**Task**
Arrange the lines from the start of the records up to and including the line containing "picture [0, 629, 1500, 844]" as a Markdown table with the columns Row and Line, numbering each row and leaving out blank lines.

**The data**
· · · · · · ·

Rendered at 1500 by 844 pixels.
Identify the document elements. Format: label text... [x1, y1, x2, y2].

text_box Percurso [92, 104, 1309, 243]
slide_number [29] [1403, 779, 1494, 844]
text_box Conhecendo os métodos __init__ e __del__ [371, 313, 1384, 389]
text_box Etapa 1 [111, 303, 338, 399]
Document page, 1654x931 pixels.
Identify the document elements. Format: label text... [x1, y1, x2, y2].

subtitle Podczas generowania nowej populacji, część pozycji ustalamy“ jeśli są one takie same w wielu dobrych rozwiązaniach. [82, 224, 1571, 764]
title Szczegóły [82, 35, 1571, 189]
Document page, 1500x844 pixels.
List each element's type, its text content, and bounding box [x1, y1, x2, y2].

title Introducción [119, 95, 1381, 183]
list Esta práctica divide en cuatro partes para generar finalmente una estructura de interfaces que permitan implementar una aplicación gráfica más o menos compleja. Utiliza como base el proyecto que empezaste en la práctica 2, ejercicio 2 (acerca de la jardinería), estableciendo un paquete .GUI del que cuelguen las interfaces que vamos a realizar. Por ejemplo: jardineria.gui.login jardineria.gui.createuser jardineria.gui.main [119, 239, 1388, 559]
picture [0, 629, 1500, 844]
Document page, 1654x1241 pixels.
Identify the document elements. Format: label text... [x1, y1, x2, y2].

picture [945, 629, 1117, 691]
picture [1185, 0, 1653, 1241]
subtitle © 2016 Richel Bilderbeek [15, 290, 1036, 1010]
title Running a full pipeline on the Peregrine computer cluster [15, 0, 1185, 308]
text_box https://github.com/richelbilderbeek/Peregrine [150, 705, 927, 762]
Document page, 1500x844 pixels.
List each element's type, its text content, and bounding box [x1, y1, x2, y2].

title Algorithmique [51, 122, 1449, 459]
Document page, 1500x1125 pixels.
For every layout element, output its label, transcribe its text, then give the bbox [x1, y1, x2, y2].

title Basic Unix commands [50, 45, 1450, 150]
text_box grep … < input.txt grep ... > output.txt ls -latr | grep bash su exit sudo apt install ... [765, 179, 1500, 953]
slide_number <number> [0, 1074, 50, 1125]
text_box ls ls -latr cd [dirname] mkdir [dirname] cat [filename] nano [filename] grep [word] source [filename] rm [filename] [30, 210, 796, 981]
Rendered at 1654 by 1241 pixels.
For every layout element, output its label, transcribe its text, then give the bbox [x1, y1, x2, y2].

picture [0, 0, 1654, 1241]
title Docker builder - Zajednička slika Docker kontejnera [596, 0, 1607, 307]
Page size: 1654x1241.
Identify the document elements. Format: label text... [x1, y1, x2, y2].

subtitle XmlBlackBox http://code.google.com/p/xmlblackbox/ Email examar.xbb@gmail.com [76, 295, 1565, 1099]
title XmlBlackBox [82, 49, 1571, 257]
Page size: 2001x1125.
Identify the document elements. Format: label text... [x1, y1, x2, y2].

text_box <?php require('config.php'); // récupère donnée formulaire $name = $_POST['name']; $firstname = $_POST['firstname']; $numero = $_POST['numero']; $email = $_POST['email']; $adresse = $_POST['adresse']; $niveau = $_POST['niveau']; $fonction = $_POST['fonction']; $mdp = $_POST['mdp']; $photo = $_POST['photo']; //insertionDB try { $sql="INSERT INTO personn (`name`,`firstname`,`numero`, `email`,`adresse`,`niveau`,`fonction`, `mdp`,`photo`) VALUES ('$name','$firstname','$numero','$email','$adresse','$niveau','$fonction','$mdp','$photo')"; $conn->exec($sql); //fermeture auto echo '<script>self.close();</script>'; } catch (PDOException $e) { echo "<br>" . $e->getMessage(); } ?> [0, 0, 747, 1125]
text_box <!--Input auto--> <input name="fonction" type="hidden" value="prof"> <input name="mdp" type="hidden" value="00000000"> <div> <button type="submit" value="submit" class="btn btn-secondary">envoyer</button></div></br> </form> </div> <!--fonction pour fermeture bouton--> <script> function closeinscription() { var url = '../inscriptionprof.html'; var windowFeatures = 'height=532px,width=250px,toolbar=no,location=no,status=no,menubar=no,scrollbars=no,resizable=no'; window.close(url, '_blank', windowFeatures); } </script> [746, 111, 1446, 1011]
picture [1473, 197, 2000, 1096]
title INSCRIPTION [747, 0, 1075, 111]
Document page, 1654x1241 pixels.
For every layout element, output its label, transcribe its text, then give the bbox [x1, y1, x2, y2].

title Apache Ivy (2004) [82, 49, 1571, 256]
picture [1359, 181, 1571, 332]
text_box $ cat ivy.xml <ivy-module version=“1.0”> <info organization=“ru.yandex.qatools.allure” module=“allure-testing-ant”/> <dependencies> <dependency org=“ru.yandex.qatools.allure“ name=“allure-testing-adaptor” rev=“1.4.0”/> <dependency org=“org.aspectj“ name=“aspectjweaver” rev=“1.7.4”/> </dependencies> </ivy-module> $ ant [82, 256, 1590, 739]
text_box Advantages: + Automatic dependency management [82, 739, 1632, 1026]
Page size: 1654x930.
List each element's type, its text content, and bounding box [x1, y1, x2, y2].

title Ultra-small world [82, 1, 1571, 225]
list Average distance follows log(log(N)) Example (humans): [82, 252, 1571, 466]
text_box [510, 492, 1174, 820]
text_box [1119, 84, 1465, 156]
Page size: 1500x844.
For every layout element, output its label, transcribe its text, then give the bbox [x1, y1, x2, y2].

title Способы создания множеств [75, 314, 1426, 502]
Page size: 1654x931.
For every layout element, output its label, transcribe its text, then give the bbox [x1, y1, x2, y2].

· · · · · · ·

**Solution to this task**
| Row | Line |
|---|---|
| 1 | Rendered at 1500 by 844 pixels. |
| 2 | Identify the document elements. Format: label text... [x1, y1, x2, y2]. |
| 3 | text_box Percurso [92, 104, 1309, 243] |
| 4 | slide_number [29] [1403, 779, 1494, 844] |
| 5 | text_box Conhecendo os métodos __init__ e __del__ [371, 313, 1384, 389] |
| 6 | text_box Etapa 1 [111, 303, 338, 399] |
| 7 | Document page, 1654x931 pixels. |
| 8 | Identify the document elements. Format: label text... [x1, y1, x2, y2]. |
| 9 | subtitle Podczas generowania nowej populacji, część pozycji ustalamy“ jeśli są one takie same w wielu dobrych rozwiązaniach. [82, 224, 1571, 764] |
| 10 | title Szczegóły [82, 35, 1571, 189] |
| 11 | Document page, 1500x844 pixels. |
| 12 | List each element's type, its text content, and bounding box [x1, y1, x2, y2]. |
| 13 | title Introducción [119, 95, 1381, 183] |
| 14 | list Esta práctica divide en cuatro partes para generar finalmente una estructura de interfaces que permitan implementar una aplicación gráfica más o menos compleja. Utiliza como base el proyecto que empezaste en la práctica 2, ejercicio 2 (acerca de la jardinería), estableciendo un paquete .GUI del que cuelguen las interfaces que vamos a realizar. Por ejemplo: jardineria.gui.login jardineria.gui.createuser jardineria.gui.main [119, 239, 1388, 559] |
| 15 | picture [0, 629, 1500, 844] |